Menurut Zaluchu F (2006) salah satu penyebab keterlambatan dan ketertinggalan Indonesia dalam riset dan tehonologi adalah minimnya investasi dalam menodorong kebiasaan membaca. Sehingga untuk memperbaiki sumber daya manusia saat ini, generasi muda harus memaksakan diri untuk membaca yang seterusnya akan menjadi kebiasaan yang sangat baik untuk membangun moral dan analisis intelektual sebagai generasi muda.
Jika moral dan intelektual sudah baik maka persaingan dalam kehidupan generasi muda sudah tertanam dengan baik sehingga pembodohan dan pemiskinan akan semakin berkurang. konkretnya pengangguran akan semakin berkurang. Begitu pula dengan nepotisme, korupsi dan cara praktis lainnya yang merugikan orang lain akan semakin tabu untuk dilakukan dalam kehidupan berbangsa dan bernegara. Dengan demikian orang miskin dan orang bodoh diharapkan berubah menjadi orang-orang yang tercerahkan dan dilayakkan dalam kehidupannya.

=== YANG DIHARAPKAN ===
Tuliskan kembali seluruh kutipan tentang kebiasaan membaca di atas tanpa mengubah satu kata pun. Daftar di bawah ini tidak diperlukan.

=== CUPLIKAN DATA ===
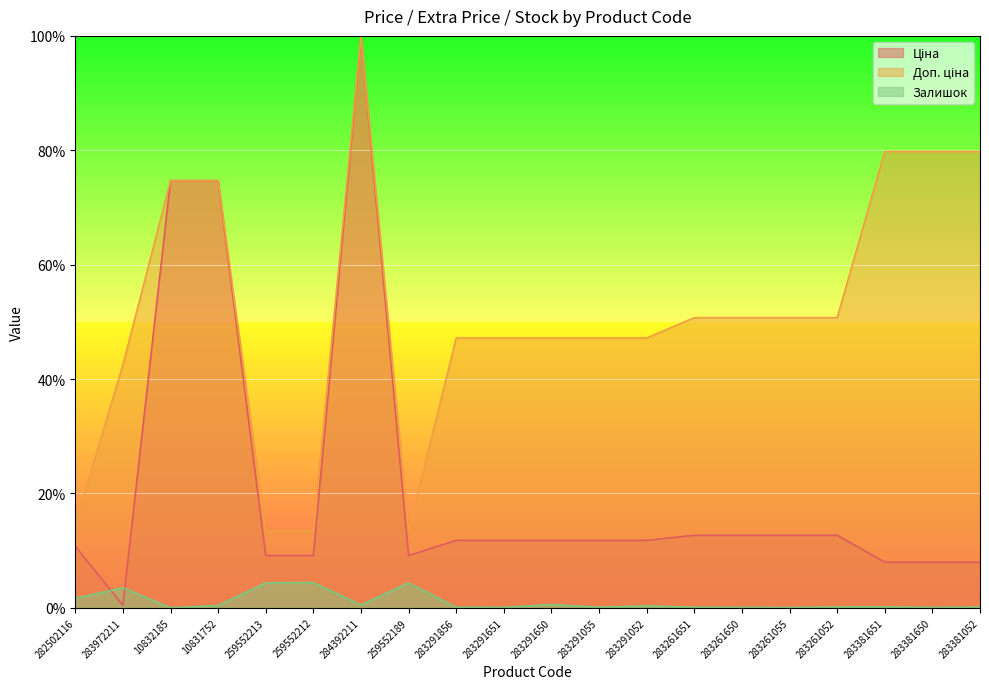

Rank the series at 283261651 from lowest to highest value.

Залишок line, Ціна line, Доп. ціна line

=== JAWABAN LATIHAN ===
Menurut Zaluchu F (2006) salah satu penyebab keterlambatan dan ketertinggalan Indonesia dalam riset dan tehonologi adalah minimnya investasi dalam menodorong kebiasaan membaca. Sehingga untuk memperbaiki sumber daya manusia saat ini, generasi muda harus memaksakan diri untuk membaca yang seterusnya akan menjadi kebiasaan yang sangat baik untuk membangun moral dan analisis intelektual sebagai generasi muda.
Jika moral dan intelektual sudah baik maka persaingan dalam kehidupan generasi muda sudah tertanam dengan baik sehingga pembodohan dan pemiskinan akan semakin berkurang. konkretnya pengangguran akan semakin berkurang. Begitu pula dengan nepotisme, korupsi dan cara praktis lainnya yang merugikan orang lain akan semakin tabu untuk dilakukan dalam kehidupan berbangsa dan bernegara. Dengan demikian orang miskin dan orang bodoh diharapkan berubah menjadi orang-orang yang tercerahkan dan dilayakkan dalam kehidupannya.